Thursday, October 27, 2011

Sir Julian Sorell Huxley (1887 – 1975)

Born June 22, 1887, he is British biologist, philosopher, educator, author and scientific administrator who contributed much to the beneficial use science in society. He is greatly influenced the modern development of embryology, systematic and studies of behavior and evolution. He was knighted in 1958.

The grandson of the famous biologist T.H Huxley (1825 – 95), and his brother of the writer Aldous Huxley, Julian Huxley studied at Eton and Balliol College, Oxford, receiving his zoology degree in 1909.

He spent some time studying marine sponges at the Naples Zoological Station. This led to his first book, The Individual in the Animal Kingdom in 1912.

He returned to Oxford in 1910 as a zoology lecturer. Two years later he moved to the Rice Institute, Houston, Texas, as a research associate to establish the biology department. As the first head of the Department of Biology, he planned its laboratories and curriculum and chose its early, distinguished faculty.

In 1916 he returned home serving in the British Army Intelligence Crops until the end of World War I.

After the war he was made a fellow of New College, Oxford during which time he organized the University expedition to Spitsbergen (1921).

Huxley was appointed professor of zoology at King’s College, London, in 1925 but resigned two years later to allow more time to research. His notable studies of the differential growth of different body parts.

By the time of the publication of Problems of Relative Growth in 1932, Huxley had become widely known as a talented popularizer of biology.

Huxley served (1935 – 42), as secretary of the Zoological Society of London and instigated an ambitious program rebuilding, unfortunately he never realized because of the war. He was elected a fellow of the Royal Society in 1938. He became widely known through his appearances on the BBC program Brains Trust.

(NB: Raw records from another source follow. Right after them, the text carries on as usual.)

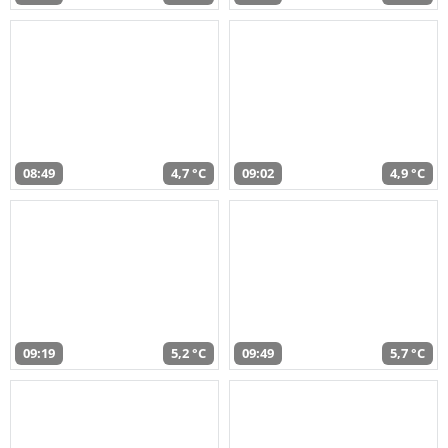
08:49
4,7 °C
09:02
4,9 °C
09:19
5,2 °C
09:49
5,7 °C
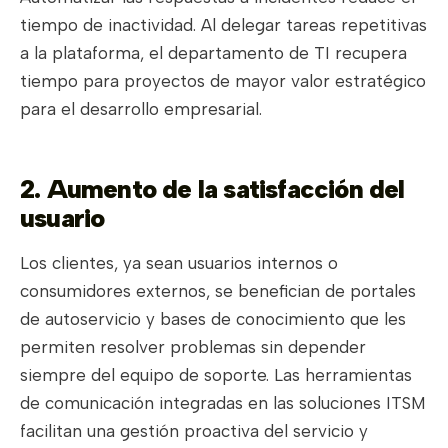
tiempo de inactividad. Al delegar tareas repetitivas
a la plataforma, el departamento de TI recupera
tiempo para proyectos de mayor valor estratégico
para el desarrollo empresarial.
2. Aumento de la satisfacción del
usuario
Los clientes, ya sean usuarios internos o
consumidores externos, se benefician de portales
de autoservicio y bases de conocimiento que les
permiten resolver problemas sin depender
siempre del equipo de soporte. Las herramientas
de comunicación integradas en las soluciones ITSM
facilitan una gestión proactiva del servicio y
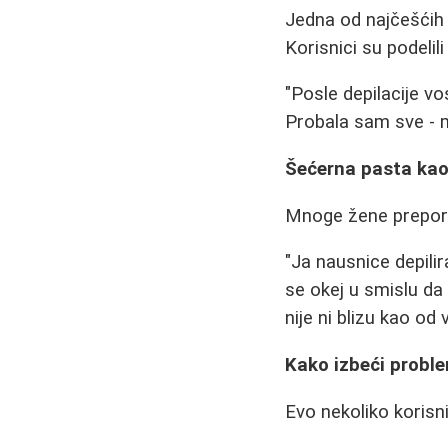
Jedna od najčešćih 
Korisnici su podelili
"Posle depilacije v
Probala sam sve - m
Šećerna pasta kao
Mnoge žene preporuč
"Ja nausnice depili
se okej u smislu da 
nije ni blizu kao od 
Kako izbeći proble
Evo nekoliko korisni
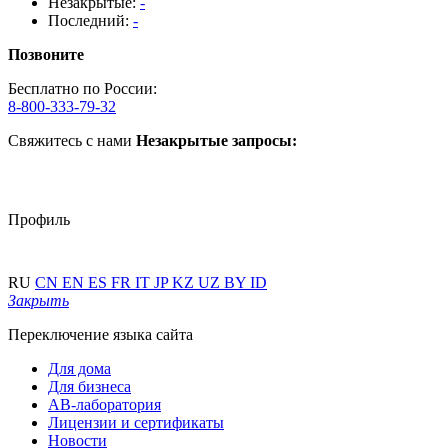
Незакрытые:
-
Последний:
-
Позвоните
Бесплатно по России:
8-800-333-79-32
Свяжитесь с нами
Незакрытые запросы:
Профиль
RU
CN
EN
ES
FR
IT
JP
KZ
UZ
BY
ID
Закрыть
Переключение языка сайта
Для дома
Для бизнеса
АВ-лаборатория
Лицензии и сертификаты
Новости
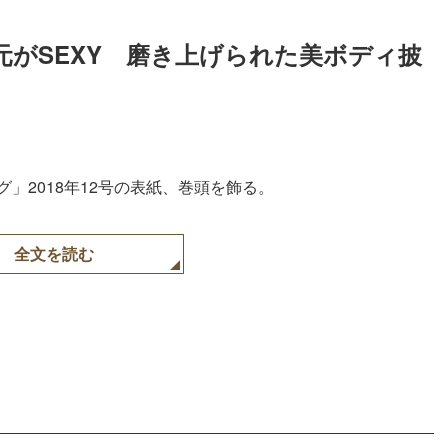
元がSEXY　磨き上げられた美ボディ披
グ」2018年12号の表紙、巻頭を飾る。
全文を読む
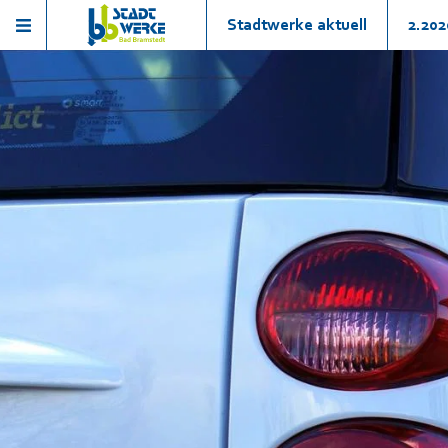
Stadtwerke aktuell
2.202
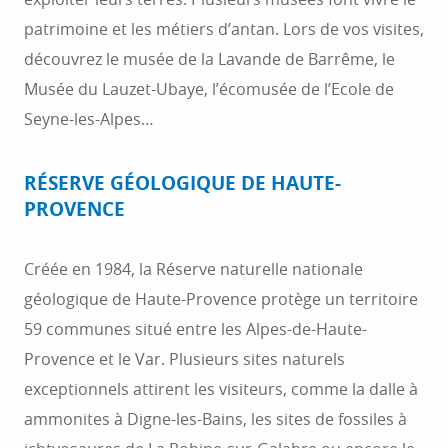
patrimoine et les métiers d’antan. Lors de vos visites,
découvrez le musée de la Lavande de Barrême, le
Musée du Lauzet-Ubaye, l’écomusée de l’Ecole de
Seyne-les-Alpes…
RÉSERVE GÉOLOGIQUE DE HAUTE-
PROVENCE
Créée en 1984, la Réserve naturelle nationale
géologique de Haute-Provence protège un territoire
59 communes situé entre les Alpes-de-Haute-
Provence et le Var. Plusieurs sites naturels
exceptionnels attirent les visiteurs, comme la dalle à
ammonites à Digne-les-Bains, les sites de fossiles à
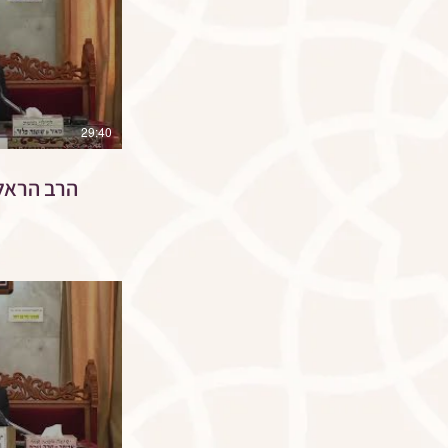
29:40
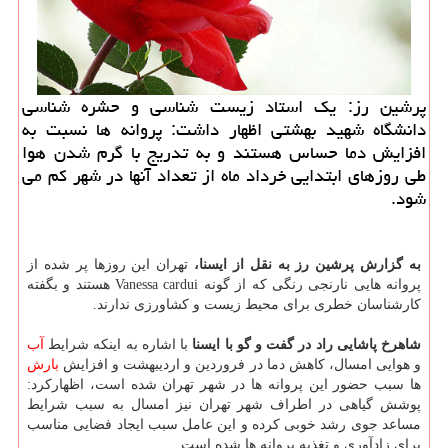
پرشین رز: یك استاد زیست شناسی و حشره شناسی
دانشگاه شهید بهشتی اظهار داشت: پروانه ها نسبت به
افزایش دما حساس هستند و به تدریج با گرم شدن هوا
طی روزهای ابتدایی خرداد ماه از تعداد آنها در شهر كم می
شود.
به گزارش پرشین رز به نقل از ایسنا،
تهران این روزها پر شده از
پروانه هایی نارنجی رنگی كه از گونه Vanessa cardui هستند و بگفته
كارشناسان خطری برای محیط زیست و كشاورزی ندارند.
شاهرخ پاشایی راد در گفت و گو با ایسنا
با اشاره به اینكه شرایط
آب
و هوایی امسال، كاهش دما در فروردین و اردیبهشت و افزایش
بارش
ها سبب حضور این پروانه ها در شهر تهران شده است، اظهاركرد:
پوشش گیاهی در اطراف شهر تهران نیز امسال به سبب شرایط
مساعد جوی رشد خوبی كرده و این عامل سبب ایجاد فضایی مناسب
برای زادآوری و تغذیه پروانه ها شده است.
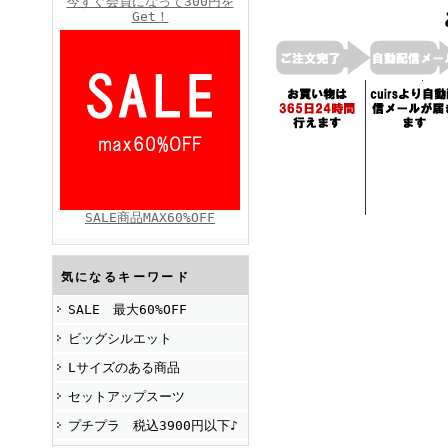
今すぐ会員になって300円を
Get！
FINEBOYS2025年4月号
SALE商品MAX60%OFF
FINEBOYS2025年2月号
気になるキーワード
SALE 最大60%OFF
ビッグシルエット
Lサイズのある商品
セットアップスーツ
プチプラ 税込3900円以下♪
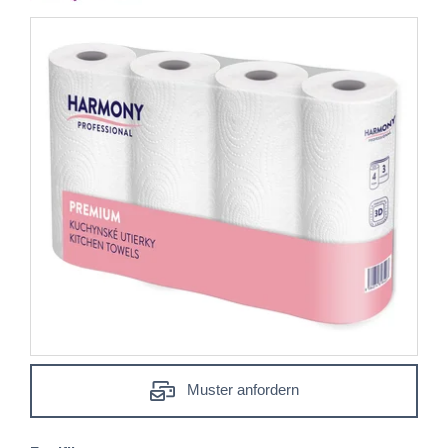
Muster anfordern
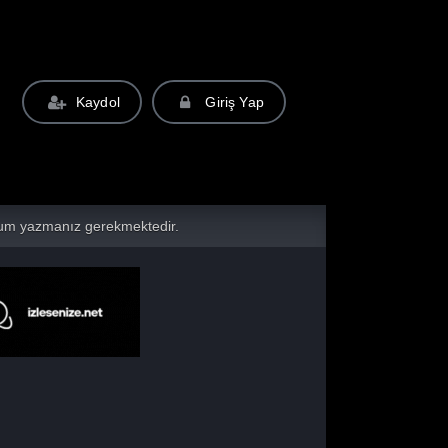
Kaydol
Giriş Yap
yorum yazmanız gerekmektedir.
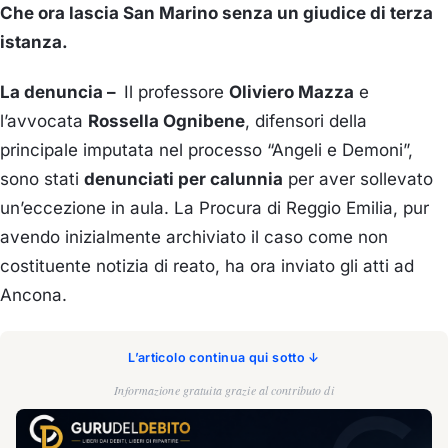
Che ora lascia San Marino senza un giudice di terza
istanza.
La denuncia –
Il professore
Oliviero Mazza
e
l’avvocata
Rossella Ognibene
, difensori della
principale imputata nel processo “Angeli e Demoni”,
sono stati
denunciati per calunnia
per aver sollevato
un’eccezione in aula. La Procura di Reggio Emilia, pur
avendo inizialmente archiviato il caso come non
costituente notizia di reato, ha ora inviato gli atti ad
Ancona.
L’articolo continua qui sotto ↓
Informazione gratuita grazie al contributo di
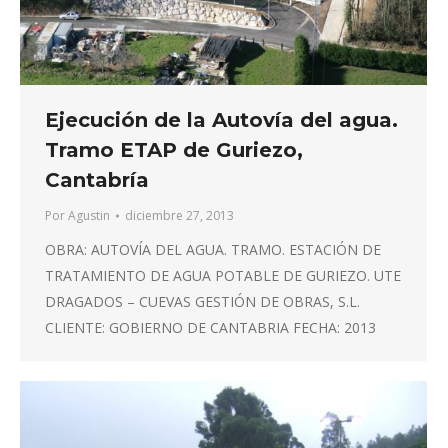
Ejecución de la Autovía del agua.
Tramo ETAP de Guriezo,
Cantabría
Por
Agustin
diciembre 27, 2013
OBRA: AUTOVÍA DEL AGUA. TRAMO. ESTACIÓN DE
TRATAMIENTO DE AGUA POTABLE DE GURIEZO. UTE
DRAGADOS – CUEVAS GESTIÓN DE OBRAS, S.L.
CLIENTE: GOBIERNO DE CANTABRIA FECHA: 2013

He is perhaps best known among biologists for coining the term ‘evolutionary synthesis’ to refer to the unification of taxonomy, genetics, and Darwinian theory in the 1940s. He helped establish the modern synthetic theory of evolution by natural selection.

He was the first director general of the United Nations Educational, Scientific and Cultural Organization (UNESCO) in 1946-1948, during which time he traveled widely and identified the growing problem population expansion and environmental destruction.

He collaborated with science fiction writer H. G Wells to write The Science of Life, one of the first biology books for a popular audience.

No stranger to controversy, Huxley supported the contentious view that the human race could benefit from planned parenthood using artificial insemination by donors of ‘superior characteristics’. He died February 14, 1975.